Let’s be real – It helps that we are starting to be out in the world again, seeing each other, feeling wind on our faces. I am not sure I would have had the nerve to talk like this last year, when we were just trying to make it another day, not knowing how long this separation would last. The negativity and fear and violence in the air was so thick, it was exhausting. It could be hard to conjure love.
But we take the dare because the wonder of love is that when we live out love, we are not alone. It has been moving to hear from a few of you that you have new appreciation for and understanding of your service, outreach, and justice work as an extension of this congregation. Vine and branches.
In these months of separation, the work of love may feel lonely but done in the name of this congregation, as a representative of the congregation, as a branch connected to the vine, there is meaning. There is meaning in being connected to something larger, branches attached to this strong vine of Christ’s body. Our energy can be renewed and nourished by the Vine that is larger than ourselves, that is larger even than this congregation.
It might be hard to know if the service or justice we do is really the work of the congregation. “It’s just what I want to do, what I feel called to do. It’s what is needed in my neighborhood. And I certainly don’t want to toot my own horn. I don’t want to appear proud of my sacrifice.”
I am here to tell you – if you are showing Christ’s love in the community, in your neighborhood, you are a branch bearing fruit. If you are deepening your prayer life, you are a branch bearing fruit. You have the blessing of this gathered body. We want to support you with our own love and prayers.
How are you living out love and connection?
Maybe it feels really small, inconsequential even. Or perhaps you are part of sharing love in ways that impact not just locally but also the larger community and creation?

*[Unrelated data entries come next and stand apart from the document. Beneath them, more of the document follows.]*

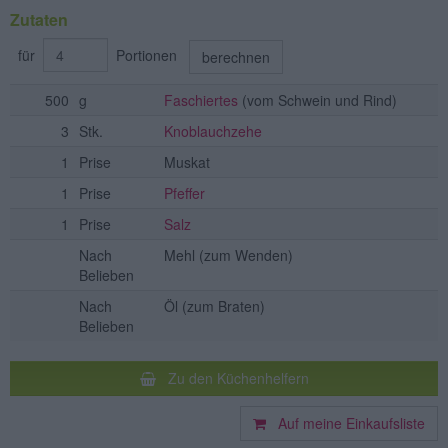
Zutaten
für
Portionen
berechnen
500
g
Faschiertes
(vom Schwein und Rind)
3
Stk.
Knoblauchzehe
1
Prise
Muskat
1
Prise
Pfeffer
1
Prise
Salz
Nach
Mehl
(zum Wenden)
Belieben
Nach
Öl
(zum Braten)
Belieben
Zu den Küchenhelfern
Auf meine Einkaufsliste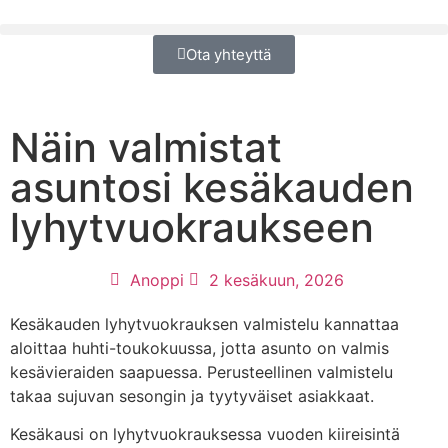
Ota yhteyttä
Näin valmistat
asuntosi kesäkauden
lyhytvuokraukseen
Anoppi
2 kesäkuun, 2026
Kesäkauden lyhytvuokrauksen valmistelu kannattaa
aloittaa huhti-toukokuussa, jotta asunto on valmis
kesävieraiden saapuessa. Perusteellinen valmistelu
takaa sujuvan sesongin ja tyytyväiset asiakkaat.
Kesäkausi on lyhytvuokrauksessa vuoden kiireisintä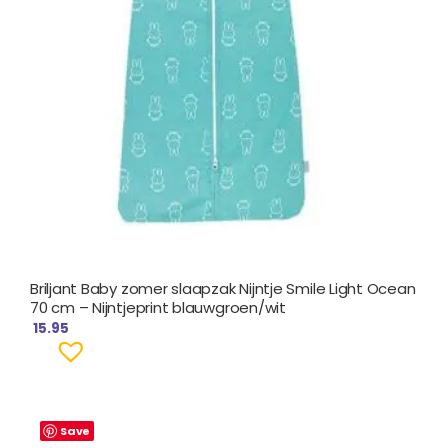
Briljant Baby zomer slaapzak Nijntje Smile Light Ocean
70 cm – Nijntjeprint blauwgroen/wit
15.95
Save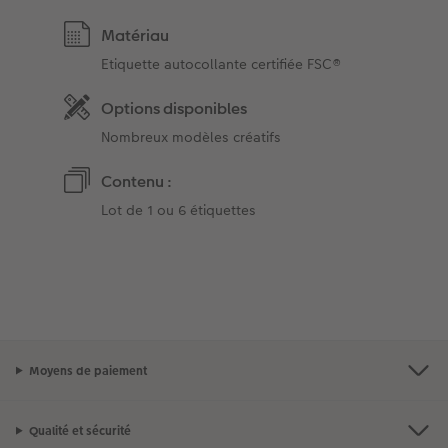
Matériau
Etiquette autocollante certifiée FSC®
Options disponibles
Nombreux modèles créatifs
Contenu :
Lot de 1 ou 6 étiquettes
Moyens de paiement
Qualité et sécurité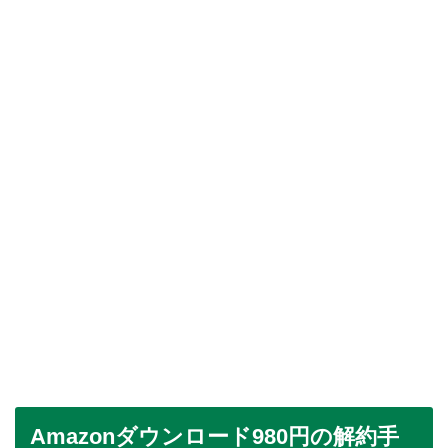
Amazonダウンロード980円の解約手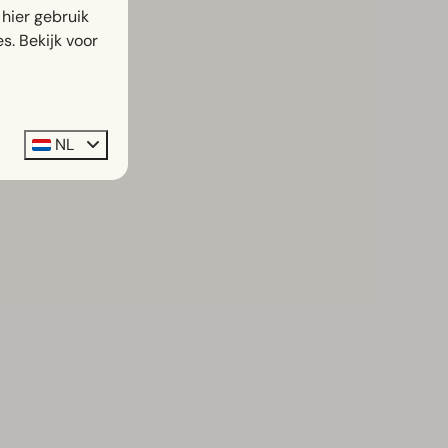
hier gebruik
s. Bekijk voor
NL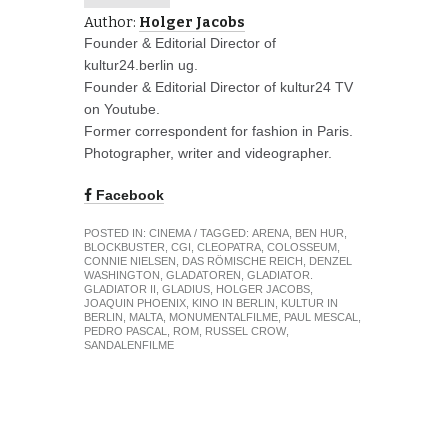
Author:
Holger Jacobs
Founder & Editorial Director of
kultur24.berlin ug.
Founder & Editorial Director of kultur24 TV
on Youtube.
Former correspondent for fashion in Paris.
Photographer, writer and videographer.
Facebook
POSTED IN:
CINEMA
/ TAGGED:
ARENA
,
BEN HUR
,
BLOCKBUSTER
,
CGI
,
CLEOPATRA
,
COLOSSEUM
,
CONNIE NIELSEN
,
DAS RÖMISCHE REICH
,
DENZEL
WASHINGTON
,
GLADATOREN
,
GLADIATOR.
GLADIATOR II
,
GLADIUS
,
HOLGER JACOBS
,
JOAQUIN PHOENIX
,
KINO IN BERLIN
,
KULTUR IN
BERLIN
,
MALTA
,
MONUMENTALFILME
,
PAUL MESCAL
,
PEDRO PASCAL
,
ROM
,
RUSSEL CROW
,
SANDALENFILME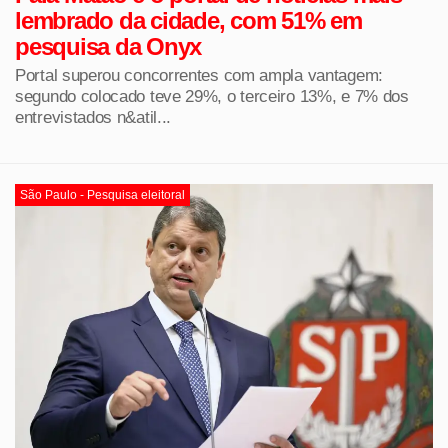
lembrado da cidade, com 51% em
pesquisa da Onyx
Portal superou concorrentes com ampla vantagem:
segundo colocado teve 29%, o terceiro 13%, e 7% dos
entrevistados n&atil...
São Paulo - Pesquisa eleitoral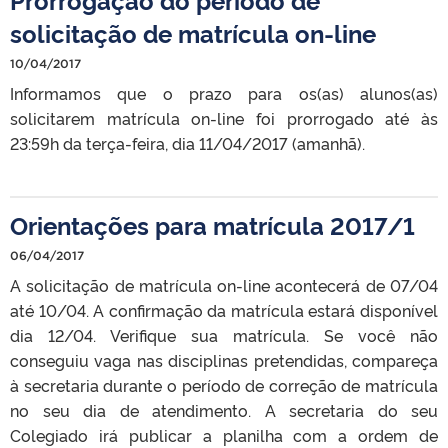
solicitação de matrícula on-line
10/04/2017
Informamos que o prazo para os(as) alunos(as)
solicitarem matrícula on-line foi prorrogado até às
23:59h da terça-feira, dia 11/04/2017 (amanhã).
Orientações para matrícula 2017/1
06/04/2017
A solicitação de matrícula on-line acontecerá de 07/04
até 10/04. A confirmação da matrícula estará disponível
dia 12/04. Verifique sua matrícula. Se você não
conseguiu vaga nas disciplinas pretendidas, compareça
à secretaria durante o período de correção de matrícula
no seu dia de atendimento. A secretaria do seu
Colegiado irá publicar a planilha com a ordem de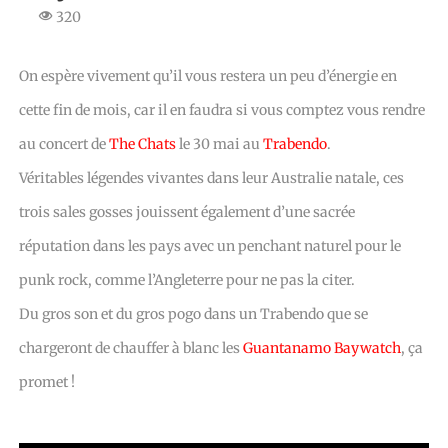
320
On espère vivement qu’il vous restera un peu d’énergie en
cette fin de mois, car il en faudra si vous comptez vous rendre
au concert de
The Chats
le 30 mai au
Trabendo
.
Véritables légendes vivantes dans leur Australie natale, ces
trois sales gosses jouissent également d’une sacrée
réputation dans les pays avec un penchant naturel pour le
punk rock, comme l’Angleterre pour ne pas la citer.
Du gros son et du gros pogo dans un Trabendo que se
chargeront de chauffer à blanc les
Guantanamo Baywatch
, ça
promet !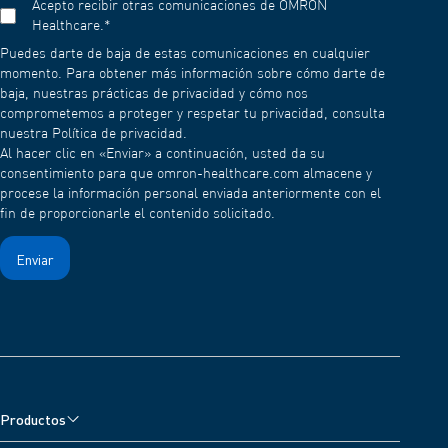
Acepto recibir otras comunicaciones de OMRON
Healthcare.
*
Puedes darte de baja de estas comunicaciones en cualquier
momento. Para obtener más información sobre cómo darte de
baja, nuestras prácticas de privacidad y cómo nos
comprometemos a proteger y respetar tu privacidad, consulta
nuestra Política de privacidad.
Al hacer clic en «Enviar» a continuación, usted da su
consentimiento para que omron-healthcare.com almacene y
procese la información personal enviada anteriormente con el
fin de proporcionarle el contenido solicitado.
Productos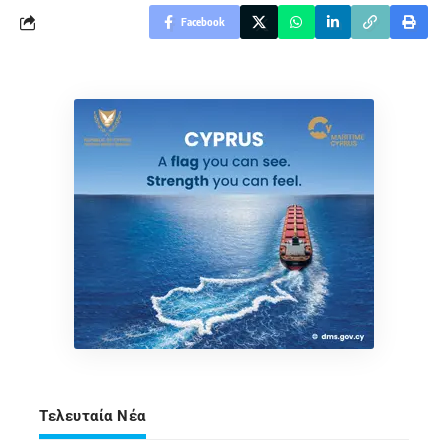
Facebook
Τελευταία Νέα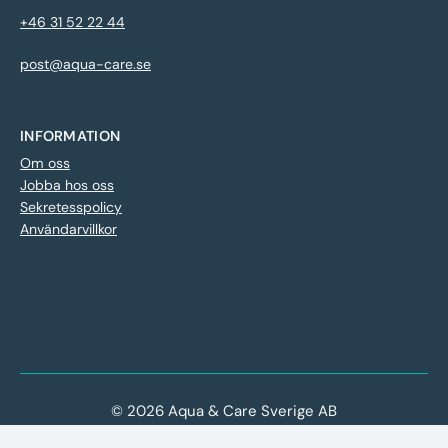
+46 31 52 22 44
post@aqua-care.se
INFORMATION
Om oss
Jobba hos oss
Sekretesspolicy
Användarvillkor
© 2026 Aqua & Care Sverige AB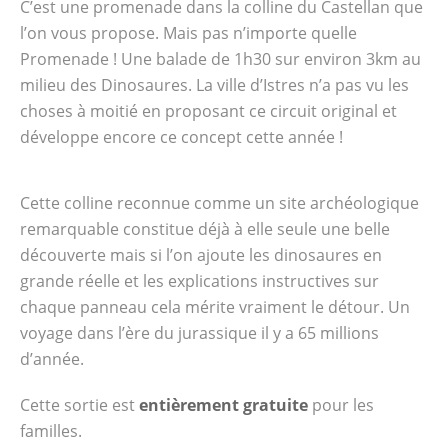
C’est une promenade dans la colline du Castellan que
l’on vous propose. Mais pas n’importe quelle
Promenade ! Une balade de 1h30 sur environ 3km au
milieu des Dinosaures. La ville d’Istres n’a pas vu les
choses à moitié en proposant ce circuit original et
développe encore ce concept cette année !
Cette colline reconnue comme un site archéologique
remarquable constitue déjà à elle seule une belle
découverte mais si l’on ajoute les dinosaures en
grande réelle et les explications instructives sur
chaque panneau cela mérite vraiment le détour. Un
voyage dans l’ère du jurassique il y a 65 millions
d’année.
Cette sortie est
entièrement gratuite
pour les
familles.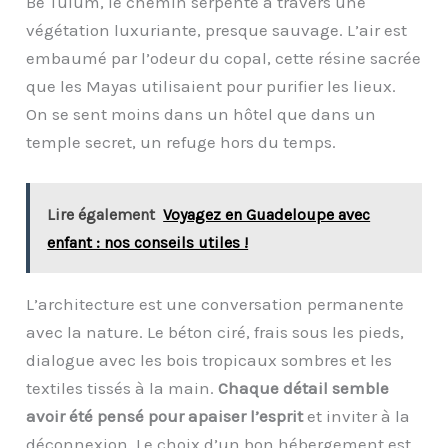
Be Tulum, le chemin serpente à travers une
végétation luxuriante, presque sauvage. L’air est
embaumé par l’odeur du copal, cette résine sacrée
que les Mayas utilisaient pour purifier les lieux.
On se sent moins dans un hôtel que dans un
temple secret, un refuge hors du temps.
Lire également
Voyagez en Guadeloupe avec
enfant : nos conseils utiles !
L’architecture est une conversation permanente
avec la nature. Le béton ciré, frais sous les pieds,
dialogue avec les bois tropicaux sombres et les
textiles tissés à la main.
Chaque détail semble
avoir été pensé pour apaiser l’esprit
et inviter à la
déconnexion. Le choix d’un bon hébergement est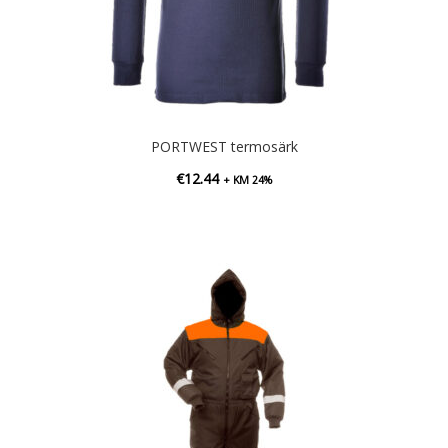
PORTWEST termosärk
€
12.44
+ KM 24%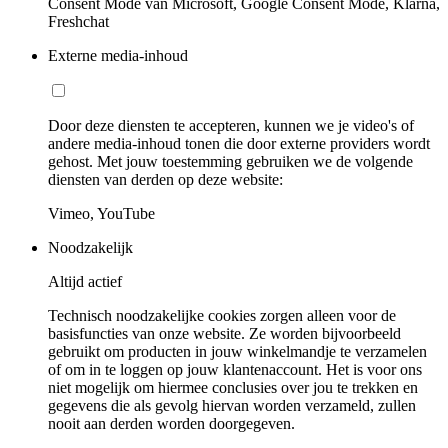
Consent Mode van Microsoft, Google Consent Mode, Klarna,
Freshchat
Externe media-inhoud
Door deze diensten te accepteren, kunnen we je video's of
andere media-inhoud tonen die door externe providers wordt
gehost. Met jouw toestemming gebruiken we de volgende
diensten van derden op deze website:
Vimeo, YouTube
Noodzakelijk
Altijd actief
Technisch noodzakelijke cookies zorgen alleen voor de
basisfuncties van onze website. Ze worden bijvoorbeeld
gebruikt om producten in jouw winkelmandje te verzamelen
of om in te loggen op jouw klantenaccount. Het is voor ons
niet mogelijk om hiermee conclusies over jou te trekken en
gegevens die als gevolg hiervan worden verzameld, zullen
nooit aan derden worden doorgegeven.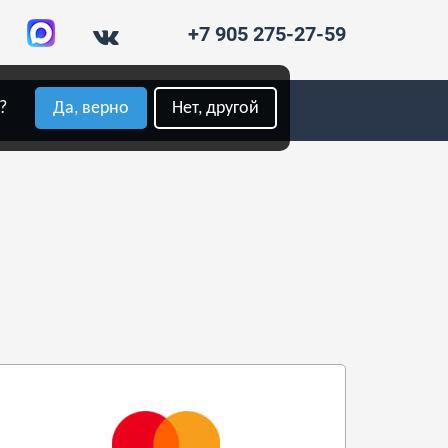
+7 905 275-27-59
?
Да, верно
Нет, другой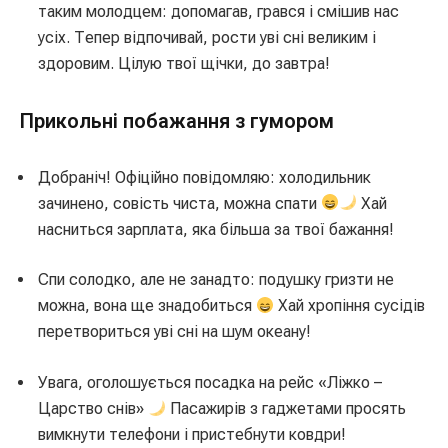
таким молодцем: допомагав, грався і смішив нас
усіх. Тепер відпочивай, рости уві сні великим і
здоровим. Цілую твої щічки, до завтра!
Прикольні побажання з гумором
Добраніч! Офіційно повідомляю: холодильник
зачинено, совість чиста, можна спати
Хай
насниться зарплата, яка більша за твої бажання!
Спи солодко, але не занадто: подушку гризти не
можна, вона ще знадобиться
Хай хропіння сусідів
перетвориться уві сні на шум океану!
Увага, оголошується посадка на рейс «Ліжко –
Царство снів»
Пасажирів з гаджетами просять
вимкнути телефони і пристебнути ковдри!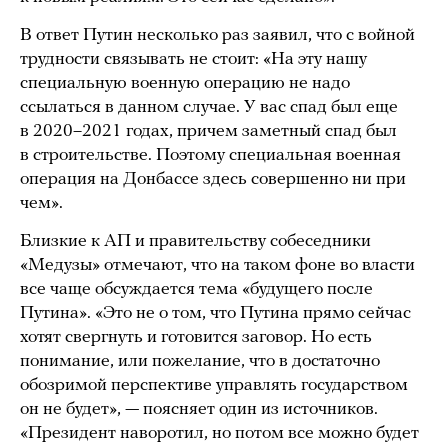
В ответ Путин несколько раз заявил, что с войной
трудности связывать не стоит: «На эту нашу
специальную военную операцию не надо
ссылаться в данном случае. У вас спад был еще
в 2020–2021 годах, причем заметный спад был
в строительстве. Поэтому специальная военная
операция на Донбассе здесь совершенно ни при
чем».
Близкие к АП и правительству собеседники
«Медузы» отмечают, что на таком фоне во власти
все чаще обсуждается тема «будущего после
Путина». «Это не о том, что Путина прямо сейчас
хотят свергнуть и готовится заговор. Но есть
понимание, или пожелание, что в достаточно
обозримой перспективе управлять государством
он не будет», — поясняет один из источников.
«Президент наворотил, но потом все можно будет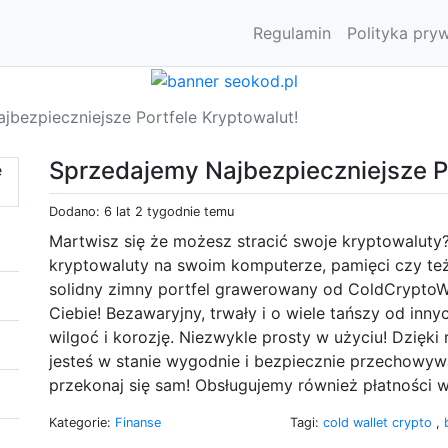
Regulamin
Polityka pry
jbezpieczniejsze Portfele Kryptowalut!
Sprzedajemy Najbezpieczniejsze Po
Dodano: 6 lat 2 tygodnie temu
Martwisz się że możesz stracić swoje kryptowaluty
kryptowaluty na swoim komputerze, pamięci czy też 
solidny zimny portfel grawerowany od ColdCryptoWa
Ciebie! Bezawaryjny, trwały i o wiele tańszy od inn
wilgoć i korozję. Niezwykle prosty w użyciu! Dzięk
jesteś w stanie wygodnie i bezpiecznie przechowyw
przekonaj się sam! Obsługujemy również płatności 
Kategorie:
Finanse
Tagi:
cold wallet crypto
,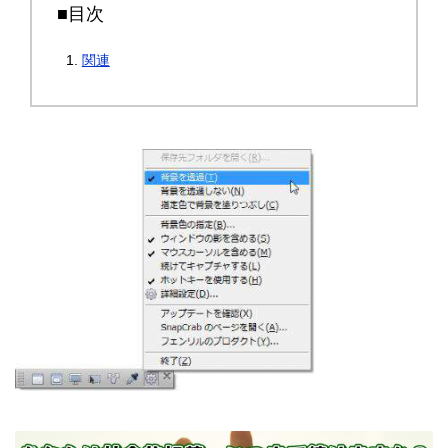
■目次
関連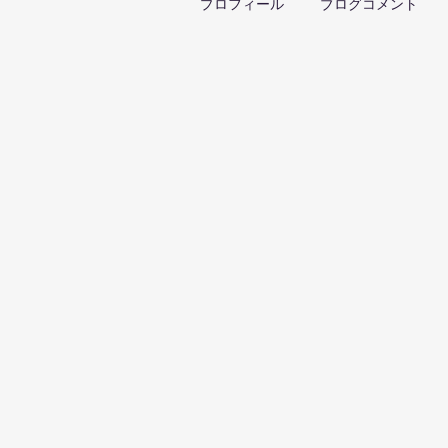
プロフィール
ブログコメント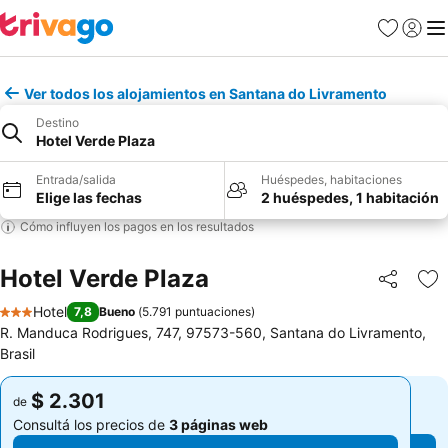
Favoritos
Iniciar 
Me
Ver todos los alojamientos en Santana do Livramento
Destino
Hotel Verde Plaza
Entrada/salida
Huéspedes, habitaciones
Elige las fechas
2 huéspedes, 1 habitación
Cómo influyen los pagos en los resultados
Hotel Verde Plaza
Compartir
Añ
Hotel
7,8
Bueno
(
5.791 puntuaciones
)
3 Estrellas
R. Manduca Rodrigues, 747, 97573-560, Santana do Livramento,
Brasil
$ 2.301
$ 2.301
de
de
Consultá los precios de
3 páginas web
Consultá los precios de
3 páginas web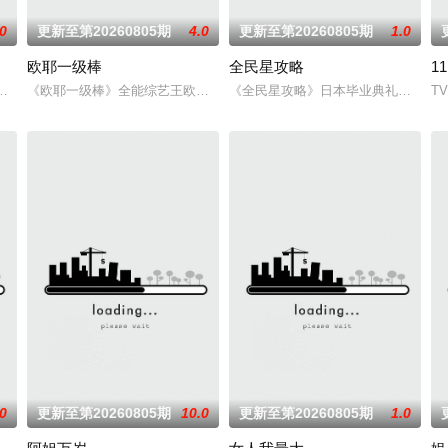
.0
更新至第20260805期
4.0
更新至第20260805期
1.0
欧耶一级棒
全民星攻略
1
持，从时尚到保养品等女性话题无所不谈！为观众带来不同观点。
其他主持人，以轻松有趣、非一般的旅游方式，带你游遍世界各地！不管是奢
《欧耶一级棒》全能综艺王欧汉声(欧弟),笑点掌门人张立东,啦啦队女神
《全民星攻略》日本毕业典礼向学长
T
.0
更新至第20260805期
10.0
更新至第20260805期
1.0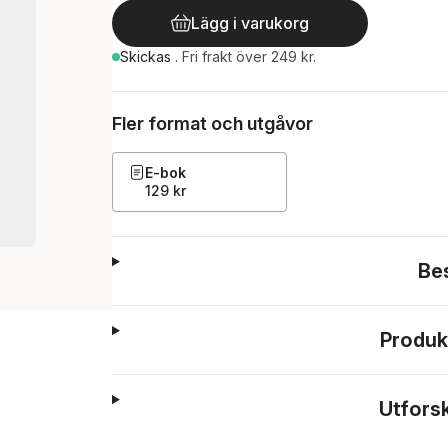
Lägg i varukorg
Skickas
.
Fri frakt över 249 kr.
Fler format och utgåvor
E-bok
129 kr
Be
Produk
Utfors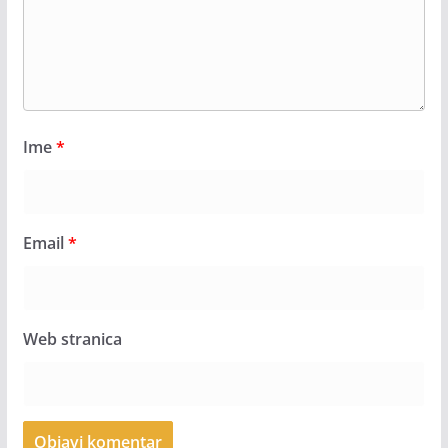
Ime
*
Email
*
Web stranica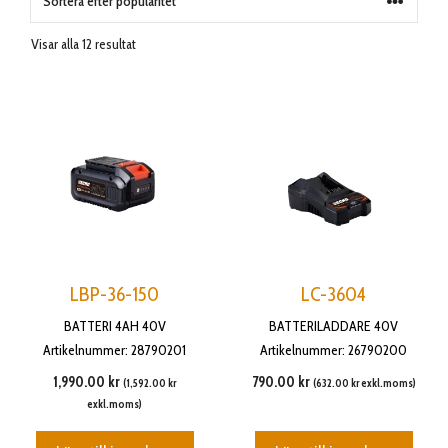
Sortera
Visar alla 12 resultat
efter
popularitet
LBP-36-150
LC-3604
BATTERI 4AH 40V
BATTERILADDARE 40V
Artikelnummer: 28790201
Artikelnummer: 26790200
1,990.00
kr
790.00
kr
(
1,592.00
kr
(
632.00
kr
exkl.moms)
exkl.moms)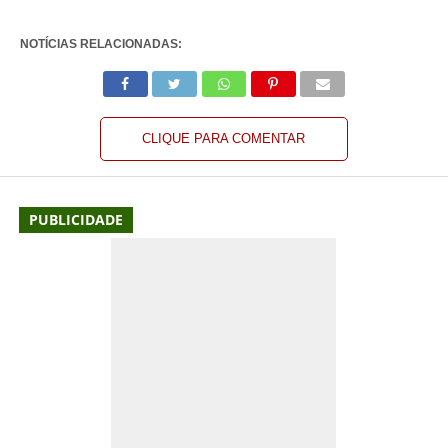
NOTÍCIAS RELACIONADAS:
CLIQUE PARA COMENTAR
PUBLICIDADE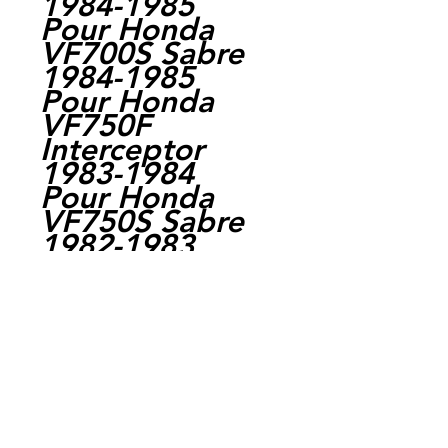
1984-1985
Pour Honda
VF700S Sabre
1984-1985
Pour Honda
VF750F
Interceptor
1983-1984
Pour Honda
VF750S Sabre
1982-1983
Pour Honda
VF750 Magna
V45 1982-1988
Pour Honda
VF750C Magna
1993-2003
Pour Honda
VFR700F 1986-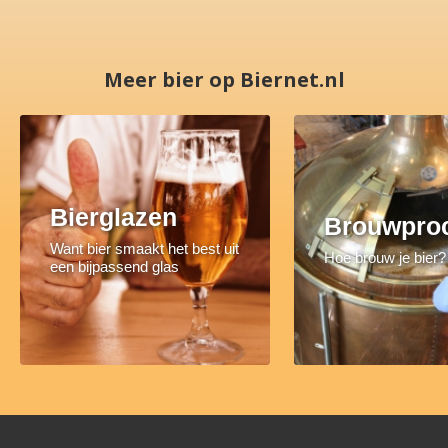
Meer bier op Biernet.nl
Bierglazen
Brouwpro
Want bier smaakt het best uit
Hoe brouw je bier?
een bijpassend glas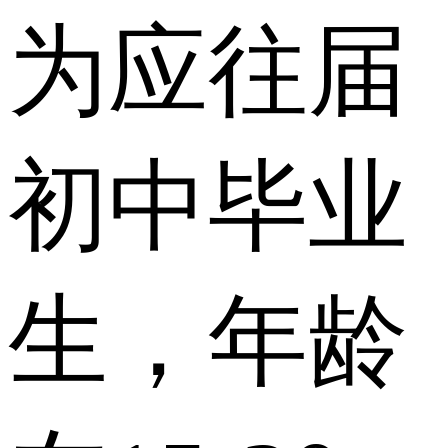
为应往届
初中毕业
生，年龄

Feel free to let us know in the chat or in the conversation afterward, what living out love looks like on your branch, connected to the vine – whether you are in the Chesapeake Bay watershed or in another watershed far away, whether the fruit is just budding or is nearly ripe. Living out love and bearing fruit connects us to each other through the vine. We want to celebrate that and support each other in living out love.
As we continue to worship together/apart, in this time that can feel like brutal pruning, let’s pray that the vine grows ever stronger, that the branches show new growth and that new fruit continues to form and ripen. May love lead us.